▶ **Problem**
When you reproduce these records, keep every word exactly and drop the images.
::::::::
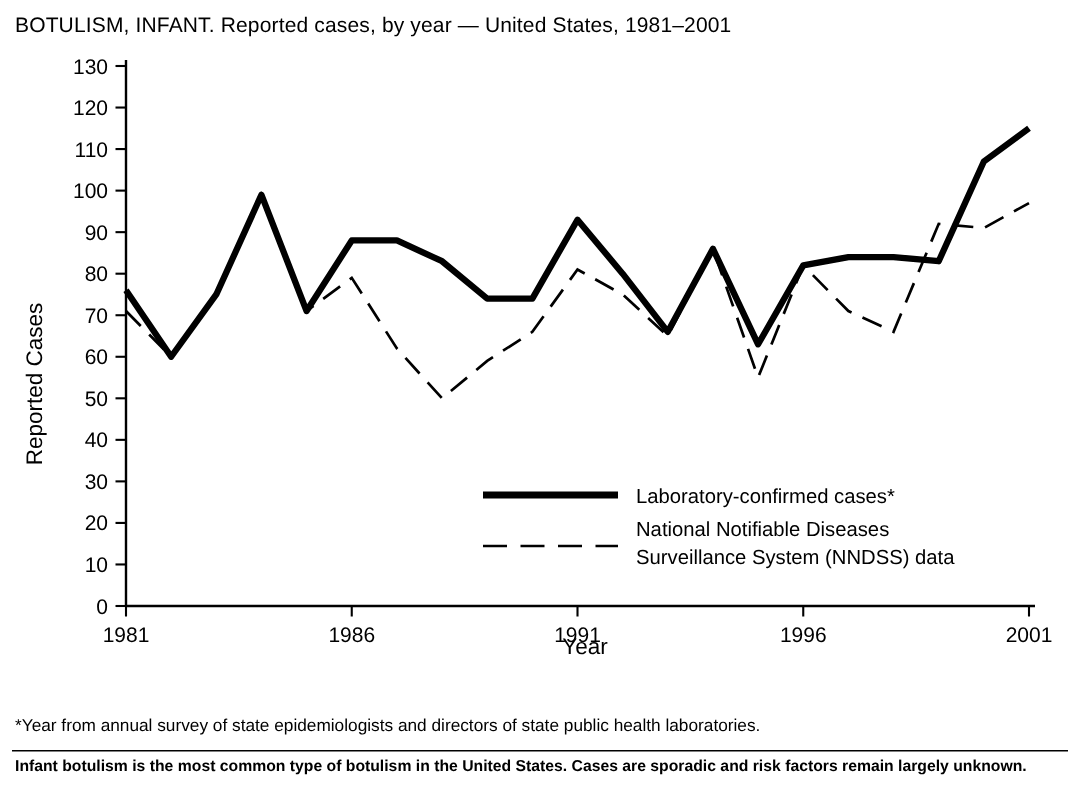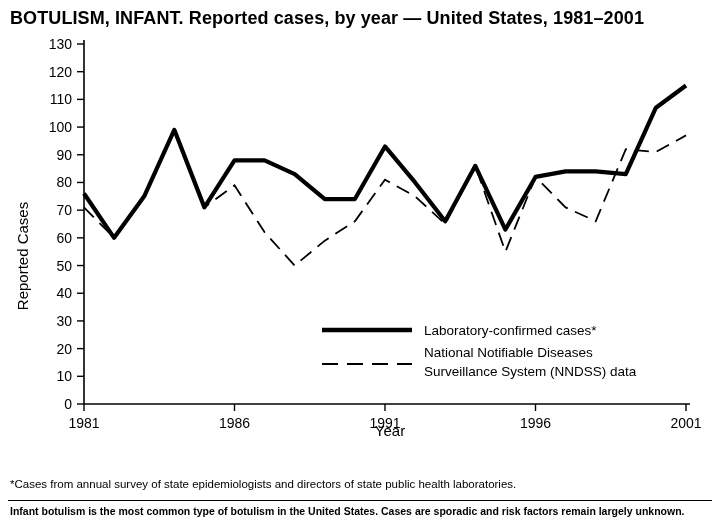"BOTULISM, INFANT. Reported cases, by" #chart-title { font-size: 18px -> 14px; font-weight: bold -> normal }
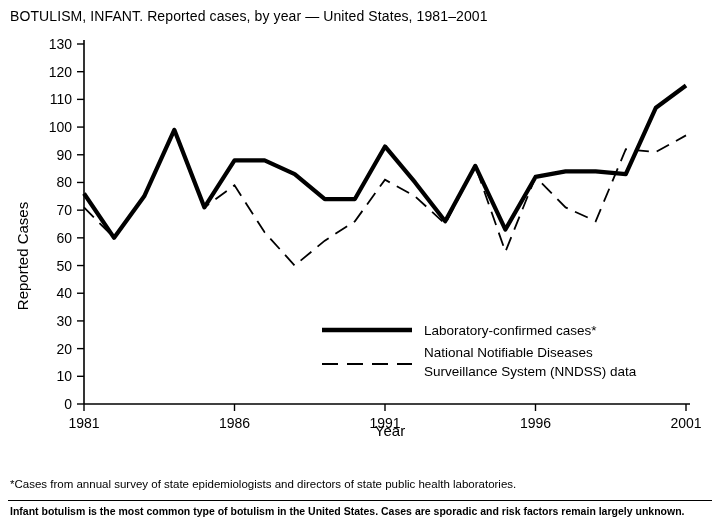"*Cases from annual survey of" div { text: Cases -> Year }
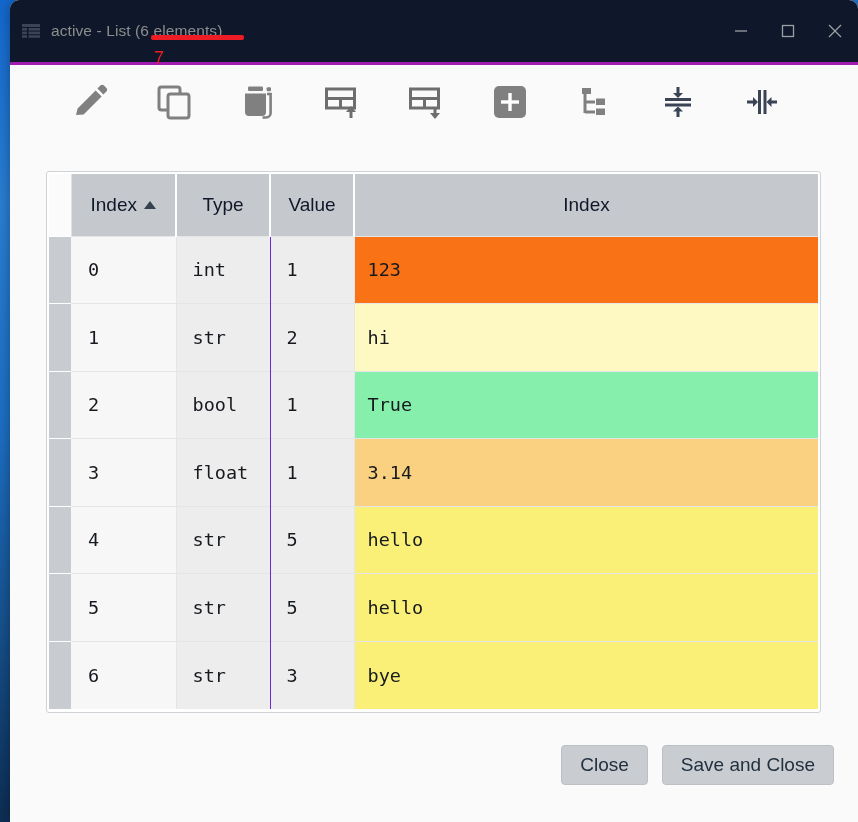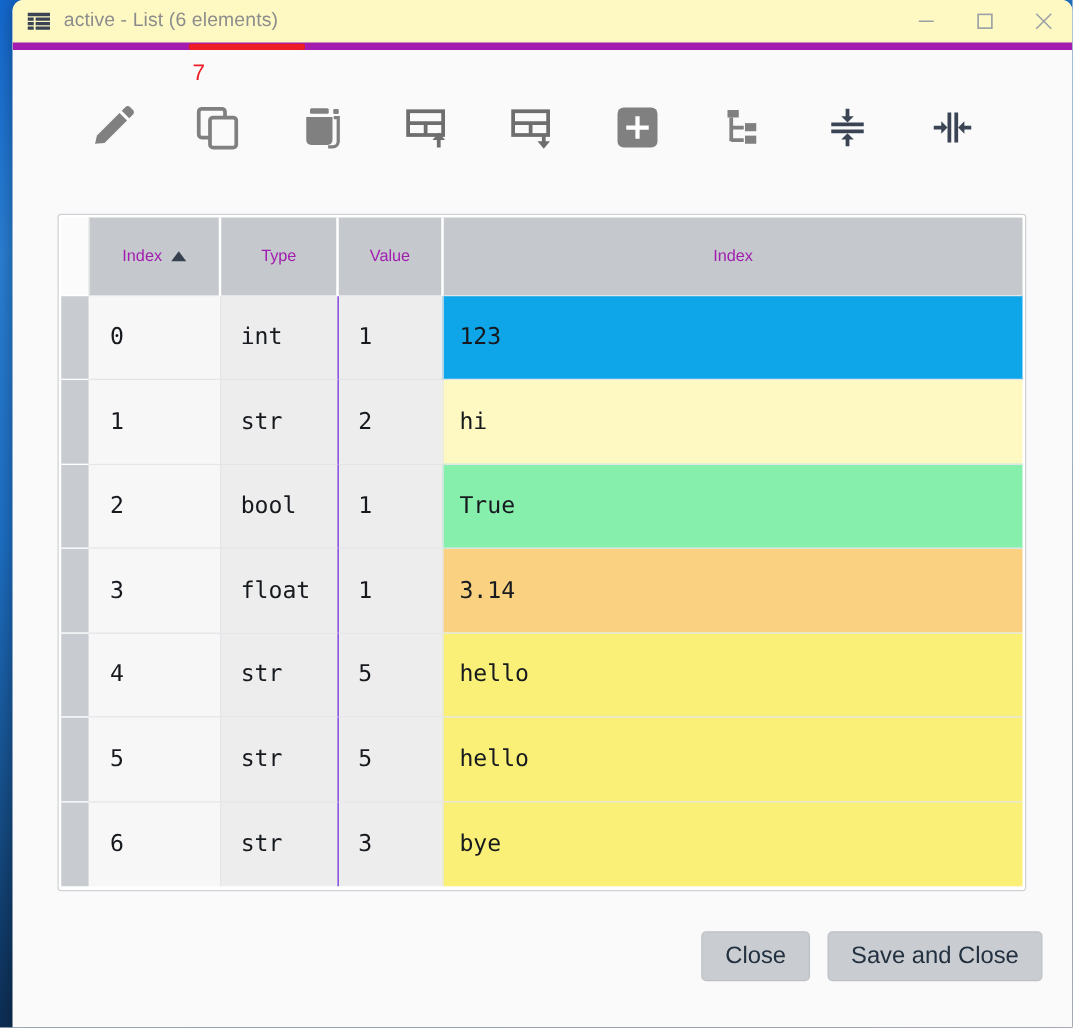"active - List (6 elements)" #titlebar { background: #fef9c3 -> #0f172a; border-bottom: 6px solid #a21caf -> 3px solid #a21caf; height: 40px -> 65px }
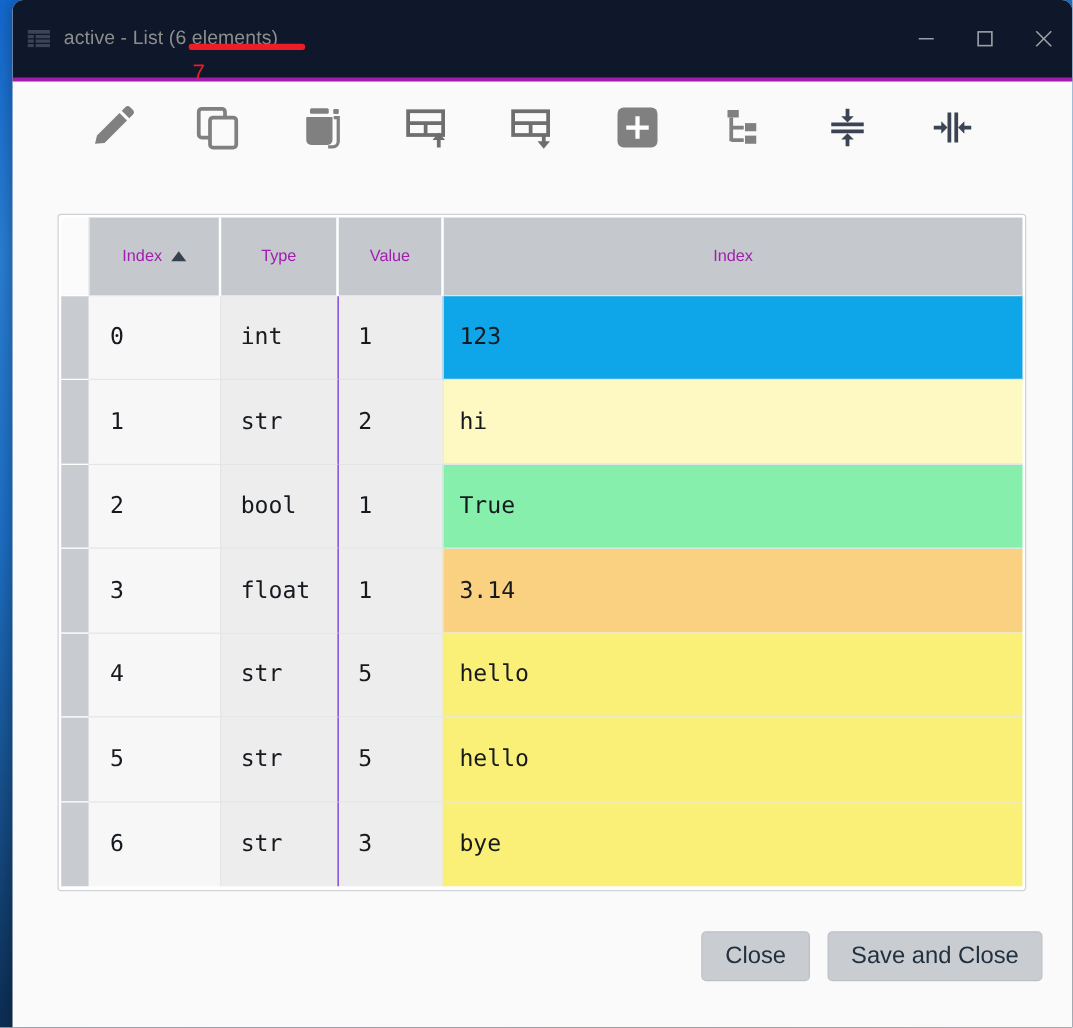"Index" thead th { color: #a21caf -> #0f172a; font-size: 13px -> 19px }
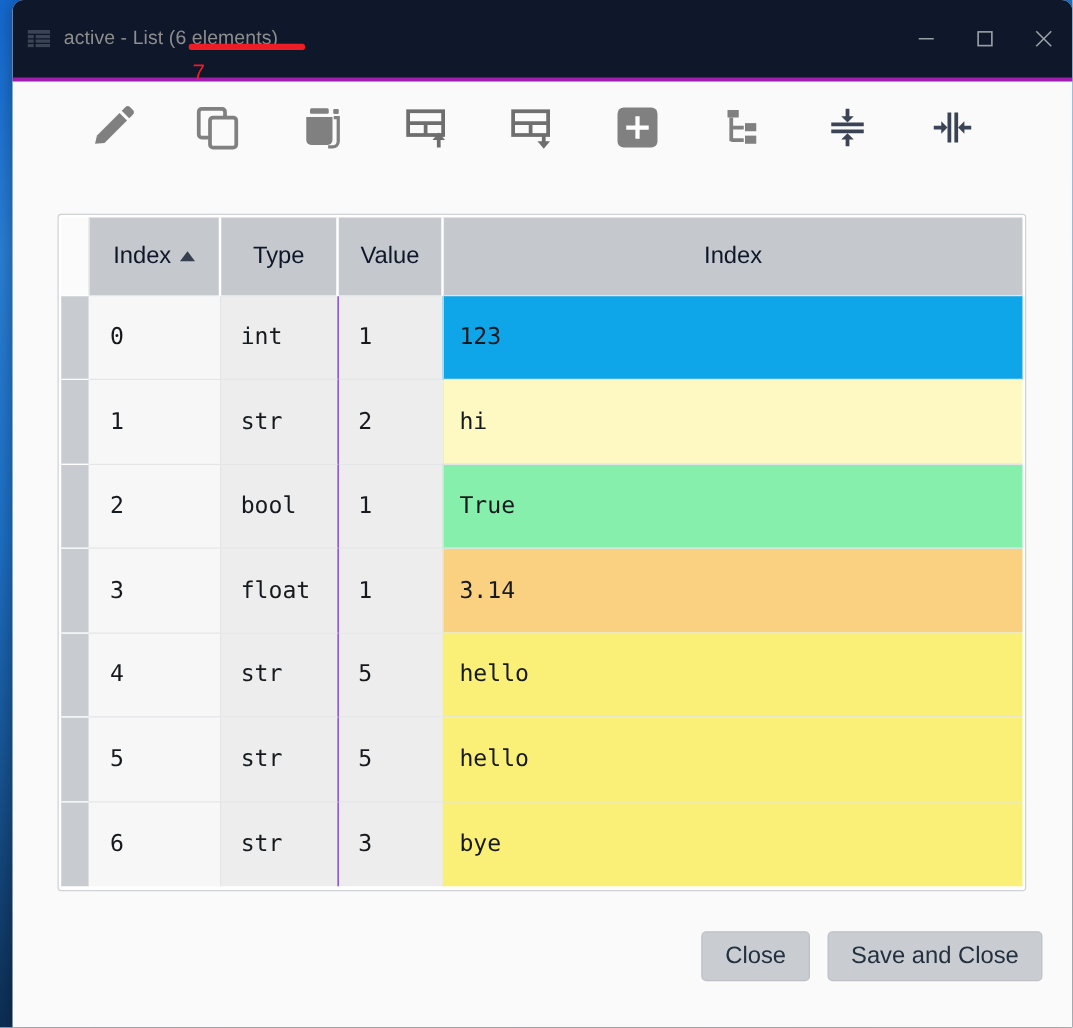"123" td.val { background: #0ea5e9 -> #f97316 }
::::::::
▶ **Solution to this problem**
"BOTULISM, INFANT. Reported cases, by" #chart-title { font-size: 18px -> 14px; font-weight: bold -> normal }
"*Cases from annual survey of" div { text: Cases -> Year }
"active - List (6 elements)" #titlebar { background: #fef9c3 -> #0f172a; border-bottom: 6px solid #a21caf -> 3px solid #a21caf; height: 40px -> 65px }
"Index" thead th { color: #a21caf -> #0f172a; font-size: 13px -> 19px }
"123" td.val { background: #0ea5e9 -> #f97316 }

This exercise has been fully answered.